Articolo pubblicato su IUA n° 5, Anno III, Maggio 2016
Il risultato della giornata referendaria del 17 Aprile 2016 non mi ha lasciato sorpreso, pur essendo io un fautore del SI; anzi, credo addirittura che la percentuale dei votanti (il 31 e rotti percento) non sia stata poi nemmeno tanto bassa. Infatti, il referendum è stato boicottato in ogni modo: dal Premier a Confindustria, dai partiti di governo a buona parte di quelli dell’opposizione, per finire a settori della CGIL, in tanti si sono schierati per l’astensione o per il NO. Chiaramente, si deve distinguere tra le due posizioni, anche se, nella pratica, il non-voto è equiparabile al voto negativo.
Quindi, per riprendere il mio incipit, non sono, come si dice, rimasto di stucco di fronte al fallimento del referendum sulle Trivelle, e non ho nemmeno corso il rischio di strapparmi i capelli, non avendone neppure uno: ma, assistendo alle dichiarazioni TV di Matteo Renzi alle ore 23 del 17 Aprile, mi sono arrabbiato di brutto, cosa che non mi succede spesso.
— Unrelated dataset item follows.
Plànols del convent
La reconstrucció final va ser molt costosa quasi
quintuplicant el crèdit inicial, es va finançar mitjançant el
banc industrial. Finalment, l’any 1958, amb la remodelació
Aggiungerò che nemmeno i discorsi del più bieco Berlusconi mi hanno mai mandato tanto in bestia.
Il Presidente del Consiglio, mostrando una (legittima) soddisfazione per un esito da lui tanto auspicato, ha poi inanellato, con la consueta arroganza, una serie di periodi banali, quando non apertamente offensivi e chiaramente menzogneri, in cui ha trattato tutti coloro che si sono impegnati nell’attività pro referendum come “demagoghi”, o idioti, o entrambe le cose.
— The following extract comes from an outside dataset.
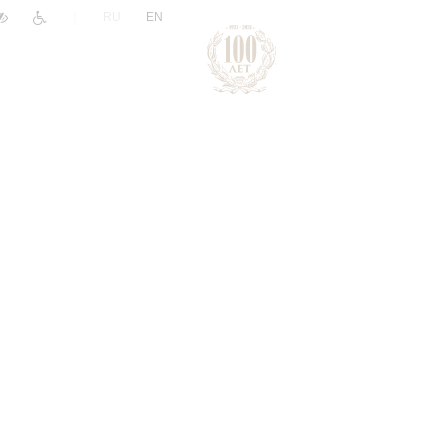
|
RU
EN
Il suo “indice di democrazia”, e la questione è davvero preoccupante, ha sfiorato livelli molto vicini allo zero. Soprattutto se teniamo conto che Matteo Renzi, nella poltrona che occupa, non lo ha mai legittimato nessun voto popolare: e troppo spesso la gente tende a dimenticarsene.
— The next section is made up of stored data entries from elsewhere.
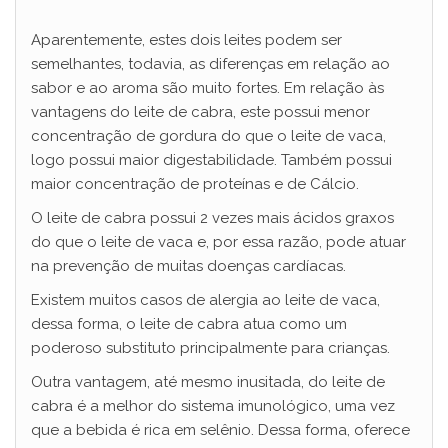
Aparentemente, estes dois leites podem ser
semelhantes, todavia, as diferenças em relação ao
sabor e ao aroma são muito fortes. Em relação às
vantagens do leite de cabra, este possui menor
concentração de gordura do que o leite de vaca,
logo possui maior digestabilidade. Também possui
maior concentração de proteínas e de Cálcio.
O leite de cabra possui 2 vezes mais ácidos graxos
do que o leite de vaca e, por essa razão, pode atuar
na prevenção de muitas doenças cardíacas.
Existem muitos casos de alergia ao leite de vaca,
dessa forma, o leite de cabra atua como um
poderoso substituto principalmente para crianças.
Outra vantagem, até mesmo inusitada, do leite de
cabra é a melhor do sistema imunológico, uma vez
que a bebida é rica em selênio. Dessa forma, oferece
A mente fredda, nei giorni successivi, ho ragionato sul referendum: appare ormai chiaro che questo strumento di democrazia diretta, così come lo hanno concepito quasi 70 anni fa i Costituenti, non è più attuale; il famoso quorum del 50% degli aventi diritto al voto (più uno) condanna qualsiasi referendum abrogativo a un fallimento pressoché certo. I correttivi non sono semplici, a meno che, non si ripristini l’obbligatorietà del voto (diritto/dovere), provvedimento sicuramente antistorico, e lontano dalla sensibilità dei cittadini. Più facile correlare il quorum alla partecipazione effettiva al voto delle ultime tornate di elezioni politiche, ad esempio la media delle percentuali dei votanti agli ultimi tre appuntamenti del genere: si arriverebbe, oggi come oggi, ad un quorum vicino al 40%, accessibile ma tale da garantire l’espressione corretta della volontà popolare. Non sono però un costituzionalista, e qui mi fermo.
Però, una soluzione per ridare al popolo almeno l’illusione di poter contare qualcosa, in questo strano Paese dove tutto e il contrario di tutto può essere detto e purtroppo fatto, nelle stanze mai così chiuse del potere politico ed economico, la si deve trovare.
Anche il più paziente e bastonato degli asini, alla fine trova la forza di scalciare.